### [EXERCISE DETAILS]
Output all of the records again, exactly as written.

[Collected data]
- - - -

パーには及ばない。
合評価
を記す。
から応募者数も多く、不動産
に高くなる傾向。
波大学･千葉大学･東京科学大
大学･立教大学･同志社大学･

- - - -

### [RESULT]
パーには及ばない。
合評価
を記す。
から応募者数も多く、不動産
に高くなる傾向。
波大学･千葉大学･東京科学大
大学･立教大学･同志社大学･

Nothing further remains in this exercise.